When you’re finished at splendid Llansteffan castle high on the clifftop, head down to the friendly Castle Inn for some people-watching in the square, The Inn at the Sticks has music nights, or opt for a cream tea at the Llansteffan Tea Rooms, with views across the Tywi to Ferryside. And if you’re up early, Jamie’s fresh bread from the village shop doesn’t wait around!

The ruins of Llansteffan Castle in Carmarthenshire from above, with the River Tywi estuary in the background.

Views across Llansteffan castle out across the Tywi estuary.

You can follow the coast path south around the shoreline to reach Scott’s Bay with its 19th century seaside villa here. Check out St Anthony’s well as you pass – it has healing properties, they say. Turn back from here along the inland side of the castle. For a longer walk carry on along the coast path until you get to Wharley Point for views across Carmarthen Bay, all the way across to Devon.

Break for the border at Chepstow

Chepstow is on the Welsh bank of the River Wye, laid out on the valley-side, perfect for wandering amongst the Georgian townhouses and independent boutiques. There are plenty of things to do in Chepstow. One of the townhouses is the Chepstow museum, with tales of the town’s shipbuilding and wine-trading past. And visit the ancient Chepstow castle, of course! 

A view of Chepstow showing the bridge and castle.

With its bridge and castle, Chepstow is right on the border with England.
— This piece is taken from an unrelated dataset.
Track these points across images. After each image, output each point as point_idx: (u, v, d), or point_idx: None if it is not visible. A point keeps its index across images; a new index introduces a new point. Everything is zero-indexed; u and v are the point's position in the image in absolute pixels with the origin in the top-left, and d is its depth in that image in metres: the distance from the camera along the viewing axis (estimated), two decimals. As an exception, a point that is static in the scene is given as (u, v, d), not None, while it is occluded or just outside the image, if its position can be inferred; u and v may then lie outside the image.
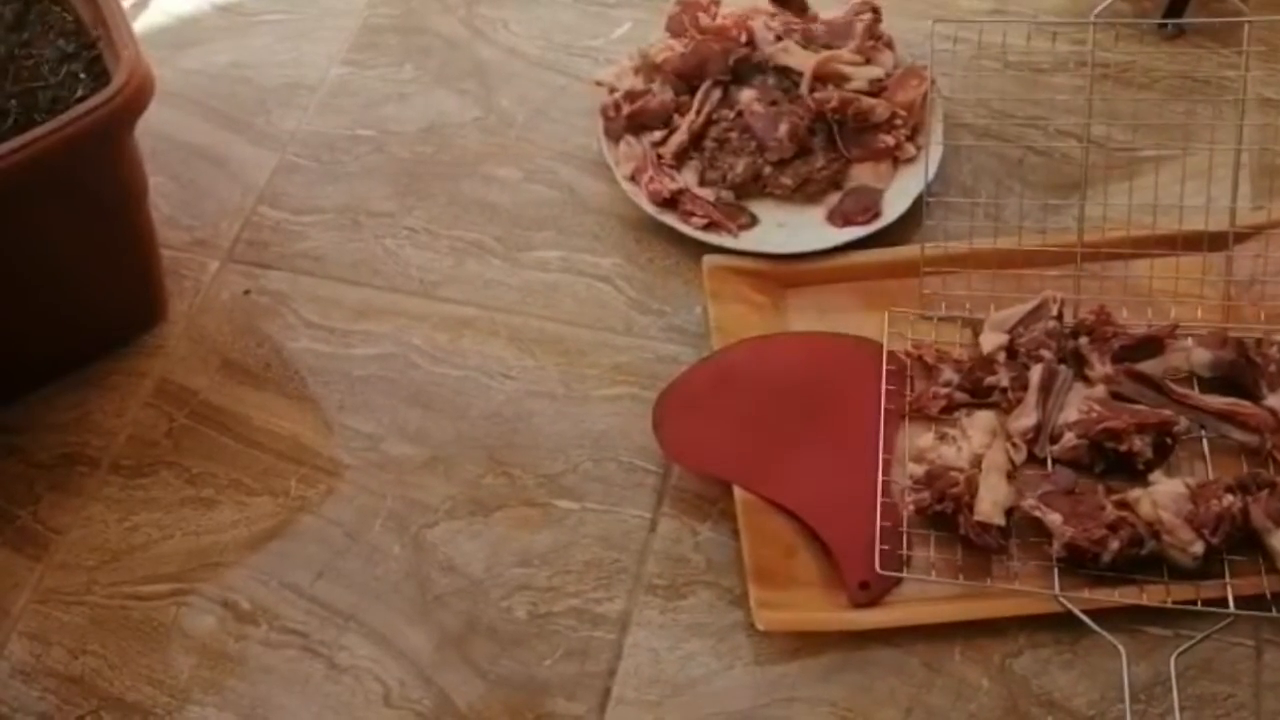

You're at the very end (or beginning) of the Wales Coast Path here, and long-distance walkers often link it up with the Offa’s Dyke Path, that runs nearish the full length of the border. Tempt yourself with its first five miles, north to Tintern, with the spectacular 12th century Tintern Abbey as your prize, especially viewed from the limestone outcrop, the Devil’s Pulpit. Then cross the river and come back on the Welsh side, via the Wye Valley Walk and its own lookout, the Eagle’s Nest. A challenging 14 mile-walk, but unforgettable!